Ketika Petani Menuntut Land Reform

Persoalan ketidakadilan agraria tidak bisa dianggap sepele. Di tahun 2012 lalu, ketidakadilan agraria itu memicu 198 konflik agraria. Artinya, dalam setiap dua hari, terjadi satu konflik agraria di negara ini. Hingga akhir tahun 2012 lalu, Badan Pertanahan Nasional (BPN) mengakui, masih ada 4.005 kasus sengketa lahan yang tak terselesaikan.

Sebuah data mengungkapkan, indeks gini kepemilikan tanah di Indonesia sudah mencapai 0,6 persen. Sementara mantan Kepala BPN Joyo Winoto pernah mengungkapkan, ada 0,2 persen penduduk Indonesia menguasai 56 persen aset di tanah air. Dan sebagian besar aset itu berupa tanah dan perkebunan.

Kumpulan Data ->
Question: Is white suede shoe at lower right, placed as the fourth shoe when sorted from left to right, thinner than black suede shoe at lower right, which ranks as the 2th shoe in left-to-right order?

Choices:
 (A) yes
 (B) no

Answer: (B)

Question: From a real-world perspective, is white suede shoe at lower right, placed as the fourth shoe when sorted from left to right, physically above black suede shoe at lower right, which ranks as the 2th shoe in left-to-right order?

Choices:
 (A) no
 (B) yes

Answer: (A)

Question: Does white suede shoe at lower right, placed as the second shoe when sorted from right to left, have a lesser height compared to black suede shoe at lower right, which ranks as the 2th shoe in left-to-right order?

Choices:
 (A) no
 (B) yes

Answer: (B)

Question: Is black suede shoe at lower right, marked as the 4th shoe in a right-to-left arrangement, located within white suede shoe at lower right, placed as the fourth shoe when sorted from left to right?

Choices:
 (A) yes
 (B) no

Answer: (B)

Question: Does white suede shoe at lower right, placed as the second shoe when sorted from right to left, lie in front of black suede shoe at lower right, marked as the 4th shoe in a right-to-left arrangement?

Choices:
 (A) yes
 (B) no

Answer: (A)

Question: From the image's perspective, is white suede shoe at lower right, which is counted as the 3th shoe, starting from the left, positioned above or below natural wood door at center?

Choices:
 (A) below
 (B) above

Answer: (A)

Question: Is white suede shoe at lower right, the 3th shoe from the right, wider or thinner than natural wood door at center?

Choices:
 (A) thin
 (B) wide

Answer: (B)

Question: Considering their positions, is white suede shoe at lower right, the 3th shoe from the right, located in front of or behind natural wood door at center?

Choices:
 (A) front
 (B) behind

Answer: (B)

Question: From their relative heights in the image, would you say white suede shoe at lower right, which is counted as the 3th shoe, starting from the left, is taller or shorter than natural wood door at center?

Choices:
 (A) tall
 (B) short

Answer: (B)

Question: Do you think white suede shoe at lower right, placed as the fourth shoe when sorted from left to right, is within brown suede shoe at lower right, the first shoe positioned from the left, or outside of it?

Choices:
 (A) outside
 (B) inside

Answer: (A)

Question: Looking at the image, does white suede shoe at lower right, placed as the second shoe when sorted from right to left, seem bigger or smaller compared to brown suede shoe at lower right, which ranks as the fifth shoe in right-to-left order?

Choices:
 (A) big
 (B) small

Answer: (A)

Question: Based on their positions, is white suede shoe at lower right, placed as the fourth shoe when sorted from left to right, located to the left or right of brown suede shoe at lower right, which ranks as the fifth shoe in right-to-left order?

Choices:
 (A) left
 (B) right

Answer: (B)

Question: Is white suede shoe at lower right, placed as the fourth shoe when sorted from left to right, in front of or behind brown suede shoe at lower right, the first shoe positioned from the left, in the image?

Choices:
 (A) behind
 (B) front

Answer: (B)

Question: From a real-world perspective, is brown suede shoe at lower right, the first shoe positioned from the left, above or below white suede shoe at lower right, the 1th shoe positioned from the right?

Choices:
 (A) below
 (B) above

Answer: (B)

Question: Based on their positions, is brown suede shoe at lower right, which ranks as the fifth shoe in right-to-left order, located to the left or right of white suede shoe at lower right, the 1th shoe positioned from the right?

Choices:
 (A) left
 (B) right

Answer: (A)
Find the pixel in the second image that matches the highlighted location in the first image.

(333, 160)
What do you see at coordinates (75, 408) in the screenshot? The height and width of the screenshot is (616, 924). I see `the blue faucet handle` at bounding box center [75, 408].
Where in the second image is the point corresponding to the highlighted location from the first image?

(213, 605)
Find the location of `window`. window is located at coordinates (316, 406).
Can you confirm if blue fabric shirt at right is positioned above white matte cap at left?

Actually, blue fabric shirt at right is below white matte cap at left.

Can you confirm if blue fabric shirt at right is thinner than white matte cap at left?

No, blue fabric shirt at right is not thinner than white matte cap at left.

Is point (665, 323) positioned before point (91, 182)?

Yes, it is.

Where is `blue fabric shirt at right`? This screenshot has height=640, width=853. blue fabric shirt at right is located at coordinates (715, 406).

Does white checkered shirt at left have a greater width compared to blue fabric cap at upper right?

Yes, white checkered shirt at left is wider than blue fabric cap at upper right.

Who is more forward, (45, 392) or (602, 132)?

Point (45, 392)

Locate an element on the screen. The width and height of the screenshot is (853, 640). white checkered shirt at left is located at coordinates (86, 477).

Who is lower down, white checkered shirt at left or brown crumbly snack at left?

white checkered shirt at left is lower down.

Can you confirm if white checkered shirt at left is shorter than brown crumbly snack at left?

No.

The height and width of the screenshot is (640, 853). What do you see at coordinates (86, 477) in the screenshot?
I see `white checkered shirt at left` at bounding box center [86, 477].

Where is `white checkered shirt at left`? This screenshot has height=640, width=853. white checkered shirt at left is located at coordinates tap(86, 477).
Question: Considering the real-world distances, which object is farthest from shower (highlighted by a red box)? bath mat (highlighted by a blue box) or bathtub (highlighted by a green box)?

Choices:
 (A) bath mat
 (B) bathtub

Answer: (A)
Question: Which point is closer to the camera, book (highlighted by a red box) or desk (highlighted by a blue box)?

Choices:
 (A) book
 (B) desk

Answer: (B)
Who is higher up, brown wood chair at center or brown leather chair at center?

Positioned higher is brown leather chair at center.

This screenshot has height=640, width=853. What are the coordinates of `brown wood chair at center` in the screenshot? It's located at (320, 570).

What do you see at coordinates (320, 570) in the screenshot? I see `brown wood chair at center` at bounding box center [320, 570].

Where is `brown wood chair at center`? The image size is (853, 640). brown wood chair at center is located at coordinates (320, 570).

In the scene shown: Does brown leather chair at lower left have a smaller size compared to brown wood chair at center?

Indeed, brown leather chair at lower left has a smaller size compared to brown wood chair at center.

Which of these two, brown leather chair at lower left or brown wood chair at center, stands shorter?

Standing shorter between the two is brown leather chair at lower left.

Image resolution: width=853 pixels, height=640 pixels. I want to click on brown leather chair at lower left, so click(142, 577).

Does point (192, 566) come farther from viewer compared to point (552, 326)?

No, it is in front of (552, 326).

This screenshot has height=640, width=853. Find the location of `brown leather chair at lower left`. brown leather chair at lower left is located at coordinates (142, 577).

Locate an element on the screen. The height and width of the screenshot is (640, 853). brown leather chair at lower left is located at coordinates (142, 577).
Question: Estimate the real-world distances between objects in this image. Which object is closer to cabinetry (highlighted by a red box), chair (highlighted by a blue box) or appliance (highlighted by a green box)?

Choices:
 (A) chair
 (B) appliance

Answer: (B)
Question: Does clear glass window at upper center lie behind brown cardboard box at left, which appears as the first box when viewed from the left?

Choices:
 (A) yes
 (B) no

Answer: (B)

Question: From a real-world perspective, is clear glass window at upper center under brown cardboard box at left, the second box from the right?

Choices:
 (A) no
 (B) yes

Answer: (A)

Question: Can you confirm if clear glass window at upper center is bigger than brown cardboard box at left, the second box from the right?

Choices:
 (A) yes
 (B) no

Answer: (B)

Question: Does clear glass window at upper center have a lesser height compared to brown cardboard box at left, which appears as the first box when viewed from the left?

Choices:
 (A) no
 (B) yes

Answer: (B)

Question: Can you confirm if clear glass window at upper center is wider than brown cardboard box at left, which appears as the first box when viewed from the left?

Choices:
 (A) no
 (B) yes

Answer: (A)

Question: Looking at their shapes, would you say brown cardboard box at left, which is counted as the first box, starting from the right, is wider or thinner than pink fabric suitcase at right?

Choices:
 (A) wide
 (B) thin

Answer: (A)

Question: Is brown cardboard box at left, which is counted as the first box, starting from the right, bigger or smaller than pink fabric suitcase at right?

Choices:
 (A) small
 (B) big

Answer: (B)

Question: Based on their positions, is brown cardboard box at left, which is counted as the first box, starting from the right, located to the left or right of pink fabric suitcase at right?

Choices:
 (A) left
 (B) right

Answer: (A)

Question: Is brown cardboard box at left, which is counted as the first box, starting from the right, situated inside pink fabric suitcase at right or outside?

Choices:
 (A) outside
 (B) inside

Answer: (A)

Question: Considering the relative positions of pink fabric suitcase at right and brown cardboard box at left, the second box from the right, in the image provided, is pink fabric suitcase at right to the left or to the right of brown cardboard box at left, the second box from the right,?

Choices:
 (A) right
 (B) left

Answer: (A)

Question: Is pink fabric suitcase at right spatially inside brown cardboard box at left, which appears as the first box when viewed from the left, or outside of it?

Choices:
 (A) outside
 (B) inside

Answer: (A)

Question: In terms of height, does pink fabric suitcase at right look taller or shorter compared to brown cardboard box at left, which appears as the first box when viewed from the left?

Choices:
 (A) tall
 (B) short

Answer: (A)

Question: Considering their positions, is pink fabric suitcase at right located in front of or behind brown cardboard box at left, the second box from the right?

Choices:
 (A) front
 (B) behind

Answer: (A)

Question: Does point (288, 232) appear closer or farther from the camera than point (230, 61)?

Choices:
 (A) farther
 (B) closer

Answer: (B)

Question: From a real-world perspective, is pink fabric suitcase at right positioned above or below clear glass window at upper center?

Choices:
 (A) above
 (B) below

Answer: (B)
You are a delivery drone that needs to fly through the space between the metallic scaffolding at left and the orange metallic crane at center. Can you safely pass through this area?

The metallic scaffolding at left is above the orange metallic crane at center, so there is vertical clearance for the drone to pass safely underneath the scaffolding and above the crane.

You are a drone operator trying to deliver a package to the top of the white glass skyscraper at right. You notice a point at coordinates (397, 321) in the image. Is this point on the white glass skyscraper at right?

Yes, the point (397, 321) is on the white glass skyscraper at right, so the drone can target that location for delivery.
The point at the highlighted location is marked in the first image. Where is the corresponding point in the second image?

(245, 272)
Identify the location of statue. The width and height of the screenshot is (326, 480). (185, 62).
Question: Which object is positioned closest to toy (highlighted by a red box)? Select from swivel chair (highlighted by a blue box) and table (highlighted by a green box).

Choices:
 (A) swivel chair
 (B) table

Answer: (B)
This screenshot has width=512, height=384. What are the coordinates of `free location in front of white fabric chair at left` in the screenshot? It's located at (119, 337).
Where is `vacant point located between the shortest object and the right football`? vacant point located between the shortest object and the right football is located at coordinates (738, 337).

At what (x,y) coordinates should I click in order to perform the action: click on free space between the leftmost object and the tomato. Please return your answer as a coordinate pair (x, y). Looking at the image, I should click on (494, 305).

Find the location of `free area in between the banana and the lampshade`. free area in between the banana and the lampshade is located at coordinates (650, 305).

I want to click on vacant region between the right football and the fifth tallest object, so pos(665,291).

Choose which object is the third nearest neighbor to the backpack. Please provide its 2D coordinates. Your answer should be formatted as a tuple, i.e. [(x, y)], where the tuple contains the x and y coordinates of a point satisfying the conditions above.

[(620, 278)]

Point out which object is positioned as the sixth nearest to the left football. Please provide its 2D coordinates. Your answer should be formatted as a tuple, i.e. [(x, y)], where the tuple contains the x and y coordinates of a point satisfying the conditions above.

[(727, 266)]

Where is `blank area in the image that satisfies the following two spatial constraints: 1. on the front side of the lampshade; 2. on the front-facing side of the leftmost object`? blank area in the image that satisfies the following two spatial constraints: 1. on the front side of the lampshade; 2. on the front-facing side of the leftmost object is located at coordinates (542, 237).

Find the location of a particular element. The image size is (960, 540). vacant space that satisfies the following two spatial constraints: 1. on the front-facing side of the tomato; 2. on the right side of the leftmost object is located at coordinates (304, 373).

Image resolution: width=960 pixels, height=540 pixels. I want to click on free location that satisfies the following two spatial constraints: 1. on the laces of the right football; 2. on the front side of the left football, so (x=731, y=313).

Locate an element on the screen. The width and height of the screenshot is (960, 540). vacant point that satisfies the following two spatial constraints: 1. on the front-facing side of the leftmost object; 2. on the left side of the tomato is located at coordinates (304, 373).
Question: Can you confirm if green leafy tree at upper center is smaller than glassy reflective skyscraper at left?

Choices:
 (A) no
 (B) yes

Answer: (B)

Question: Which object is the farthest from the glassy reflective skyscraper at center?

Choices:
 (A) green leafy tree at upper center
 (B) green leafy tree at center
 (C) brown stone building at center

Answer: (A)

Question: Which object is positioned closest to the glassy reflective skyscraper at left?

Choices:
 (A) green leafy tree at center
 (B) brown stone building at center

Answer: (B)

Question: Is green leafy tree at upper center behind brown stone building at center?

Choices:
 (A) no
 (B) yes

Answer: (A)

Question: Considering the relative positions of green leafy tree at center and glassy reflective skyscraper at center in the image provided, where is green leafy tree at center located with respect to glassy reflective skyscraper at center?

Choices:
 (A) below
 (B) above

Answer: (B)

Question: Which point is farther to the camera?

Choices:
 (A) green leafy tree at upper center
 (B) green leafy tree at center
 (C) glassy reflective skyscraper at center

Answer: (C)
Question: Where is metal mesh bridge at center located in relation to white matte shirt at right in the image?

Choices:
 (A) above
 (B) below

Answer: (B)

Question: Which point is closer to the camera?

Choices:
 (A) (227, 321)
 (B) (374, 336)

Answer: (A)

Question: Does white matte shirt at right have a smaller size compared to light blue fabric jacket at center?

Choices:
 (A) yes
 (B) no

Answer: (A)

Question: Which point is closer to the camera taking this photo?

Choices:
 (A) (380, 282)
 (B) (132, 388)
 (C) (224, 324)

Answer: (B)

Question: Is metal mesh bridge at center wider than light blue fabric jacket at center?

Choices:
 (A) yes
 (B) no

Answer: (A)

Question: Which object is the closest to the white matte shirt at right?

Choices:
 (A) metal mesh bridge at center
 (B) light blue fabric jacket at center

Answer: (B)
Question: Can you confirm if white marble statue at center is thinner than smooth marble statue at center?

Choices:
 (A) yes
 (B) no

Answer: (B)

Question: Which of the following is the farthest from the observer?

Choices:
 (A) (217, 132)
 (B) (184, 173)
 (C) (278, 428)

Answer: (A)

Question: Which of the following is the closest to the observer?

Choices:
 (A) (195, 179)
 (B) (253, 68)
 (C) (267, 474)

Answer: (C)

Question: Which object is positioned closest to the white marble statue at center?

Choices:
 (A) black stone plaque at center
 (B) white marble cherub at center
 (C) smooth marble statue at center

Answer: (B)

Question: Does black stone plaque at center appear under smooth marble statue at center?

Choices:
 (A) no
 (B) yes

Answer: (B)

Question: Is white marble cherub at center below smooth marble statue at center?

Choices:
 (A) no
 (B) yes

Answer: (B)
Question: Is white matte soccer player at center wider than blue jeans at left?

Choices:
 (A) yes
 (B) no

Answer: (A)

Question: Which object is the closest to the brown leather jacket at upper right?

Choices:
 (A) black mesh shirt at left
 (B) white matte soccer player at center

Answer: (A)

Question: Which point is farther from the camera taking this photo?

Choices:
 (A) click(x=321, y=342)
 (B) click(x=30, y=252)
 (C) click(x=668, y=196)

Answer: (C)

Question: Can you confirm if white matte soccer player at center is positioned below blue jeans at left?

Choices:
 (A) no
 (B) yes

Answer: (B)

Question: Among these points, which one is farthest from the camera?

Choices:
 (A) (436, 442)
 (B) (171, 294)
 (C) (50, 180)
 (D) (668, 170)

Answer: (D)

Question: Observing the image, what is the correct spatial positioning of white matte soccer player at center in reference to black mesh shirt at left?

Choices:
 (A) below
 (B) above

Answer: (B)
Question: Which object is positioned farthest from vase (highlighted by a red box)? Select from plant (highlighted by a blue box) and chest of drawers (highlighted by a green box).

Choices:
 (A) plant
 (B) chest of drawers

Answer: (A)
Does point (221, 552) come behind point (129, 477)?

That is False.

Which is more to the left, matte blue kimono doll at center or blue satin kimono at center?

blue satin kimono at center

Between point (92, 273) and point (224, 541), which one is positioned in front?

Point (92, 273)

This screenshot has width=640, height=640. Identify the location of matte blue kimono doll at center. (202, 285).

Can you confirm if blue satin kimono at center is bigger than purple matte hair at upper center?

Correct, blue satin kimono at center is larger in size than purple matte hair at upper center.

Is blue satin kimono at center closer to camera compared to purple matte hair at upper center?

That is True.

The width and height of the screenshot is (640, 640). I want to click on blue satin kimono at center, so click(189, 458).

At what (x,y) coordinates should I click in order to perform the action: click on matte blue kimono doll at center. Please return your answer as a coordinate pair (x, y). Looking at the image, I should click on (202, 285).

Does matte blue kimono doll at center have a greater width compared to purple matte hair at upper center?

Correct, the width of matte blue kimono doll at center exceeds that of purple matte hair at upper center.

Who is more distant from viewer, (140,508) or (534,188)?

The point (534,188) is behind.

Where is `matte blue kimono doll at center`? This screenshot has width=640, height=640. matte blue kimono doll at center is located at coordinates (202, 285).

Soal Diberikan A ->
Tolong salin bagian teks dokumen dari "Persoalan ketidakadilan agraria" sampai dengan "tanah dan perkebunan." tanpa mengubah satu kata pun.
Soal Diberikan B ->
Menurut teks dokumen, berapa kasus sengketa lahan yang diakui BPN belum terselesaikan hingga akhir tahun 2012?

Jawaban Tertulis A ->
Persoalan ketidakadilan agraria tidak bisa dianggap sepele. Di tahun 2012 lalu, ketidakadilan agraria itu memicu 198 konflik agraria. Artinya, dalam setiap dua hari, terjadi satu konflik agraria di negara ini. Hingga akhir tahun 2012 lalu, Badan Pertanahan Nasional (BPN) mengakui, masih ada 4.005 kasus sengketa lahan yang tak terselesaikan.

Sebuah data mengungkapkan, indeks gini kepemilikan tanah di Indonesia sudah mencapai 0,6 persen. Sementara mantan Kepala BPN Joyo Winoto pernah mengungkapkan, ada 0,2 persen penduduk Indonesia menguasai 56 persen aset di tanah air. Dan sebagian besar aset itu berupa tanah dan perkebunan.

Jawaban Tertulis B ->
4.005 kasus.